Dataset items
• • • • •

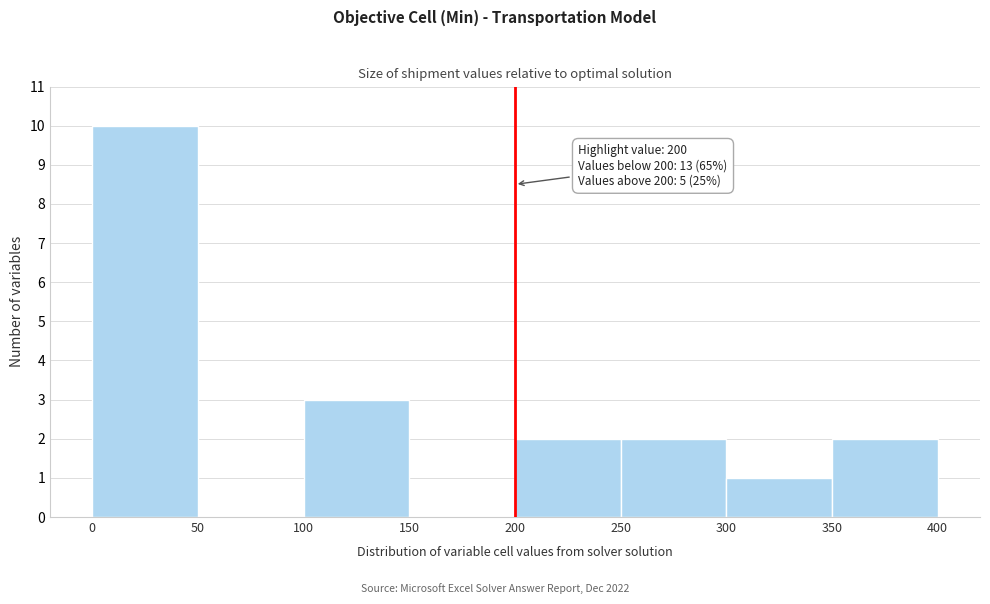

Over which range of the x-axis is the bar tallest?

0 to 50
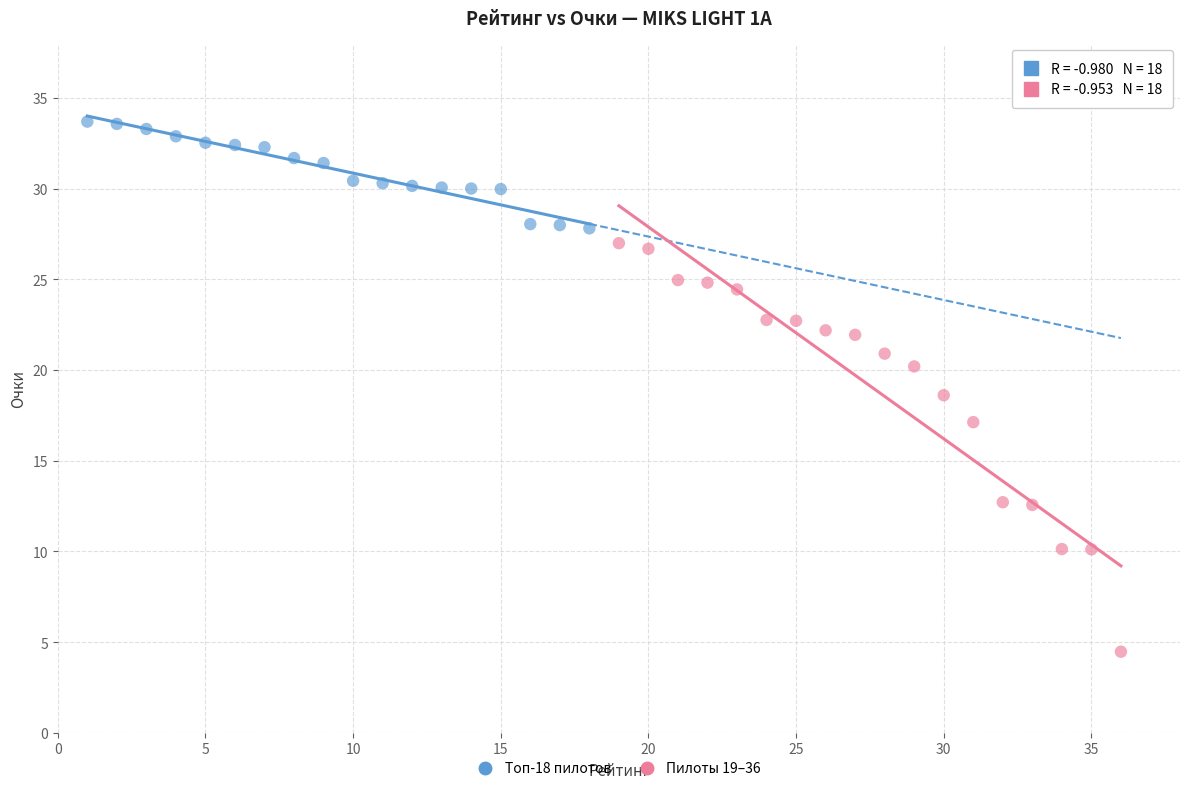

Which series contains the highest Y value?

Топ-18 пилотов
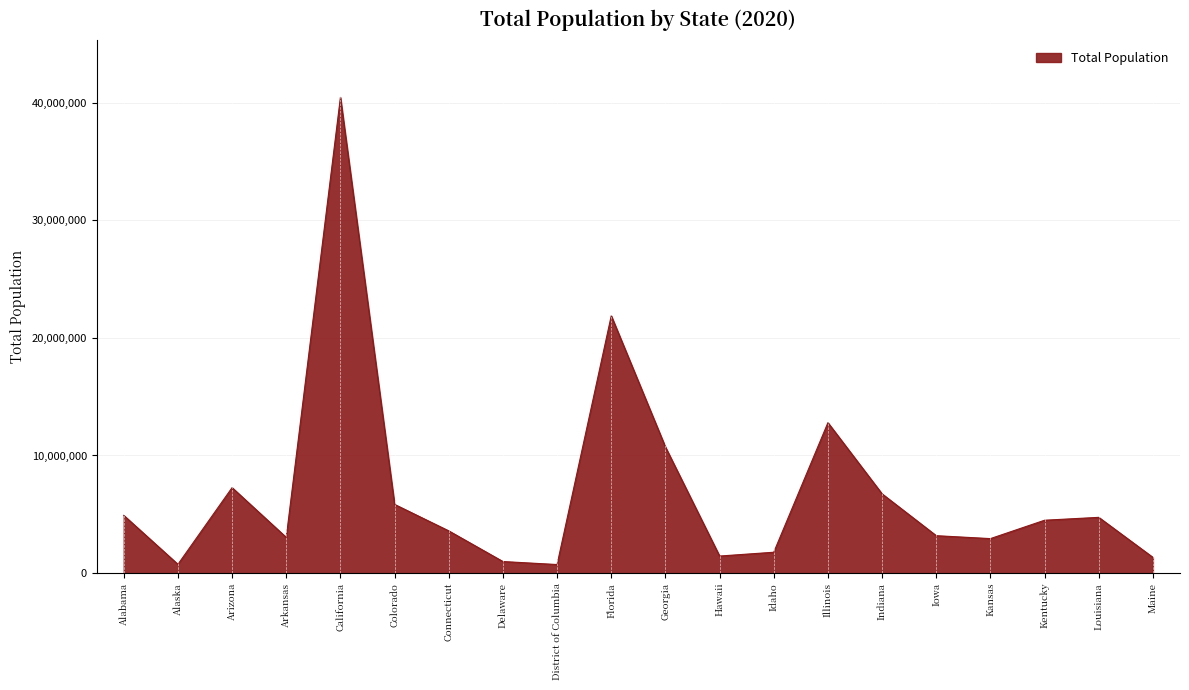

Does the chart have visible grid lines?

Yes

• • • • •

EXERCISE OBJECTIVE
Copy the text of all the records above word for word, leaving out the pictures.

YOUR RESPONSE
Over which range of the x-axis is the bar tallest?

0 to 50

Which series contains the highest Y value?

Топ-18 пилотов

Does the chart have visible grid lines?

Yes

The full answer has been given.